Brahmin Dona is walkiing along behind the Buddha when he notices the mark of the Wheel in gotama's footprints. Drawing near he asks Gotama about what sort of being he may be and is told that he is beyond 'being' and is Buddha.
Read the Sutta
Index to available translations: AN 4.36
There are a couple of interesting things about this sutta aside from the lesson. First: though the Arahant is said to be 'trackless' here Dona is able to see his footprints.
The commentary aparently attempts to explain that the footprints are invisible, but that this Brahman can 'see'.
This is exactly backwards of the essence of the meaning of 'trackless'.
Trackless should be understood as a matter of leaving no traces indicating that anything that was done by the 'trackless' one has been done from lust, hate, or stupidity. It is not a matter of leaving no footprints.
The need to make Gotama into a supernatural being is to miss the real magic in what Gotama realized.
The other thing is that Woodward speculates that this is the Dona to whom was given the Buddha's bowl on his death. I wonder what happened to this bowl?

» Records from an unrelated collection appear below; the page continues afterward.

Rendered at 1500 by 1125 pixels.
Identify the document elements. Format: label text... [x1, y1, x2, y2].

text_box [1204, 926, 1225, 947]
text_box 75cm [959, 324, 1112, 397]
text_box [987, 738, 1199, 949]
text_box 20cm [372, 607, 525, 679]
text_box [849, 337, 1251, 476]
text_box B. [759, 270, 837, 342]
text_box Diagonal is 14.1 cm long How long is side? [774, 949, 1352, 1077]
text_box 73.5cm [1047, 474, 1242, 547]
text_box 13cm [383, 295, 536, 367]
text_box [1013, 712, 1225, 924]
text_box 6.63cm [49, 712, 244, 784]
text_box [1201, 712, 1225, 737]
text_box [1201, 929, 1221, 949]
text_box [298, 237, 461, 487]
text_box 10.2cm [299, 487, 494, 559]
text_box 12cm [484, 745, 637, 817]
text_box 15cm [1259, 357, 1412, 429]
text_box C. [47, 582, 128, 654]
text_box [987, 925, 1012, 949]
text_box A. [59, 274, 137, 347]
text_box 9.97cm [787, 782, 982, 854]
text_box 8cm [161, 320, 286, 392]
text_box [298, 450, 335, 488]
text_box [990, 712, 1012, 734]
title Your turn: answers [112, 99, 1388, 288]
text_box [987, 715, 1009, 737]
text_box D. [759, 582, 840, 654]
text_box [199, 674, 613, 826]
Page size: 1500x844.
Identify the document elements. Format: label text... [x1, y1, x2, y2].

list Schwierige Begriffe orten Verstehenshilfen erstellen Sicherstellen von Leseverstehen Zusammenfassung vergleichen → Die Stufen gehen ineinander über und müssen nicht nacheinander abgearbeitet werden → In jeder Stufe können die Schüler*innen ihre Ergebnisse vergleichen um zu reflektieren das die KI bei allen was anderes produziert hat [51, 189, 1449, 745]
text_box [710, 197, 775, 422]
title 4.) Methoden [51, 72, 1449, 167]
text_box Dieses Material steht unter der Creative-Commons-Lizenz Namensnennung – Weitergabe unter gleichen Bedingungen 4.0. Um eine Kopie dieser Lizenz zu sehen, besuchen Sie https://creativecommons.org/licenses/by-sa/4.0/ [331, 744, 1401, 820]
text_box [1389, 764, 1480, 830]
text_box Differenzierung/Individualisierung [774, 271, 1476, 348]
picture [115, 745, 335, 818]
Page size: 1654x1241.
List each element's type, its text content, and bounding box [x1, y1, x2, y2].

Bhk. Thanissaro notes [AN 4.36.than#n2] that there is a great deal of discussion (see notes in both the Bhk. Bodhi and Woodward translations (notes are missing from the Bhk. Bodhi versions permitted to be published on line)) concerning the use of the future tense in Dona's inquiries.
Bhk. Thanissaro's solution here is that this is a manner of speech.
I would only express it slightly differently as a contracted form of: "Will you be being about being a ..."
From the perspective of the awakened mind there is actually no true 'present' to base a present tense upon in the case of asking a person what he is in the present. Things are under constant change, so a being is always about becoming something. There should really be a special tense for this case: The present-future or the future-present.